PROBLEM REQUIREMENTS: Could you return each line below without altering a word?

═══ EXERCISE MATERIAL ═══

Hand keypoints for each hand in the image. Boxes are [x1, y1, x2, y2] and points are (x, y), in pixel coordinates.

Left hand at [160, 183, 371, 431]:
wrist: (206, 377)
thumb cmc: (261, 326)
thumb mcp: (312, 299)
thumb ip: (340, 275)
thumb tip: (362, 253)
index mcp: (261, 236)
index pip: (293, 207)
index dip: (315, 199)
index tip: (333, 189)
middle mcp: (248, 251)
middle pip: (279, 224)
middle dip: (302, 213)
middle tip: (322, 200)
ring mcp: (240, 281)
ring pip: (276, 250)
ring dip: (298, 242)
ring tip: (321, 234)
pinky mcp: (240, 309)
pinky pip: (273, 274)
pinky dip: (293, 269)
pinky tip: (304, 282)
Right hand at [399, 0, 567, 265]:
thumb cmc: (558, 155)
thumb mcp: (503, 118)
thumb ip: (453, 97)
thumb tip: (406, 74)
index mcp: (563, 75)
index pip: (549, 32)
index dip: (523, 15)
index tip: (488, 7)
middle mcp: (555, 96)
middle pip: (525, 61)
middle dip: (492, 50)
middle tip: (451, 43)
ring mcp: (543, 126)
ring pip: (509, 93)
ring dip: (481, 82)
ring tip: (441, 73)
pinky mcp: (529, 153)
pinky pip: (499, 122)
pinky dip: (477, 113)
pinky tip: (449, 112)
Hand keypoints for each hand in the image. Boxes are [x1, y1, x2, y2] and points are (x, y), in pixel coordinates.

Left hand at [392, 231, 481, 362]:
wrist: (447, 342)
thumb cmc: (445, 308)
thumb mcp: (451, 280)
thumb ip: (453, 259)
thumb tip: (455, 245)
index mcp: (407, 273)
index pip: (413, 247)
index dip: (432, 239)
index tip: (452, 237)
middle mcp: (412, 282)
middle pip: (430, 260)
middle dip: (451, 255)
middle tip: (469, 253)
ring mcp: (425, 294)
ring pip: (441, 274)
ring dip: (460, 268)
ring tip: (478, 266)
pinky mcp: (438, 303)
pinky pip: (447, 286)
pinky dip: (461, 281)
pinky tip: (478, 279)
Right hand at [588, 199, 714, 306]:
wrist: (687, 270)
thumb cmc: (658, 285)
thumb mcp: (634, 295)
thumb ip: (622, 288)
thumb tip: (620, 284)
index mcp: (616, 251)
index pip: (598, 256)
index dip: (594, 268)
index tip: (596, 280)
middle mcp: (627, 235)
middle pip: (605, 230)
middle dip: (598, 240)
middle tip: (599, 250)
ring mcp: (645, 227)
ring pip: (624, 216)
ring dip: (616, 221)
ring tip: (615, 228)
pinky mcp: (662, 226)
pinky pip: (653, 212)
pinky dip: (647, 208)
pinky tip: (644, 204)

═══

ANSWER SECTION:
Hand keypoints for each hand in the image. Boxes are [x1, y1, x2, y2] and points are (x, y), in pixel coordinates.

Left hand at [160, 183, 371, 431]:
wrist: (206, 377)
thumb cmc: (261, 326)
thumb mcp: (312, 299)
thumb ip: (340, 275)
thumb tip: (362, 253)
index mcp: (261, 236)
index pip: (293, 207)
index dip: (315, 199)
index tip: (333, 189)
middle mcp: (248, 251)
middle pip: (279, 224)
middle dip: (302, 213)
middle tip: (322, 200)
ring mcp: (240, 281)
ring pip: (276, 250)
ring dip: (298, 242)
ring tip: (321, 234)
pinky mcp: (240, 309)
pinky pip: (273, 274)
pinky dip: (293, 269)
pinky tip: (304, 282)
Right hand at [399, 0, 567, 265]:
thumb cmc: (558, 155)
thumb mcp: (503, 118)
thumb ip: (453, 97)
thumb tip: (406, 74)
index mcp: (563, 75)
index pip: (549, 32)
index dip: (523, 15)
index tip: (488, 7)
middle mcp: (555, 96)
middle pip: (525, 61)
middle dip: (492, 50)
middle tip: (451, 43)
ring mcp: (543, 126)
ring pip: (509, 93)
ring dip: (481, 82)
ring tip: (441, 73)
pinky mcp: (529, 153)
pinky pip: (499, 122)
pinky dip: (477, 113)
pinky tip: (449, 112)
Hand keypoints for each hand in the image. Boxes are [x1, y1, x2, y2] and points are (x, y), in pixel coordinates.

Left hand at [392, 231, 481, 362]:
wrist: (447, 342)
thumb cmc: (445, 308)
thumb mcp: (451, 280)
thumb ip: (453, 259)
thumb tip: (455, 245)
index mcp: (407, 273)
index pip: (413, 247)
index dip: (432, 239)
index tip: (452, 237)
middle mcp: (412, 282)
middle pip: (430, 260)
middle dip: (451, 255)
middle tip: (469, 253)
ring mcp: (425, 294)
ring pip: (441, 274)
ring dip: (460, 268)
ring tip: (478, 266)
pinky mcp: (438, 303)
pinky pip: (447, 286)
pinky dip: (461, 281)
pinky tip: (478, 279)
Right hand at [588, 199, 714, 306]:
wrist: (687, 270)
thumb cmc: (658, 285)
thumb mcp: (634, 295)
thumb ip: (622, 288)
thumb tip: (620, 284)
index mcp: (616, 251)
index pip: (598, 256)
index dip: (594, 268)
index tip: (596, 280)
middle mcp: (627, 235)
middle pip: (605, 230)
middle dip: (598, 240)
middle tip: (599, 250)
ring mcp: (645, 227)
ring pip: (624, 216)
ring dip: (616, 221)
ring tip: (615, 228)
pinky mcp: (662, 226)
pinky pip: (653, 212)
pinky dip: (647, 208)
pinky tip: (644, 204)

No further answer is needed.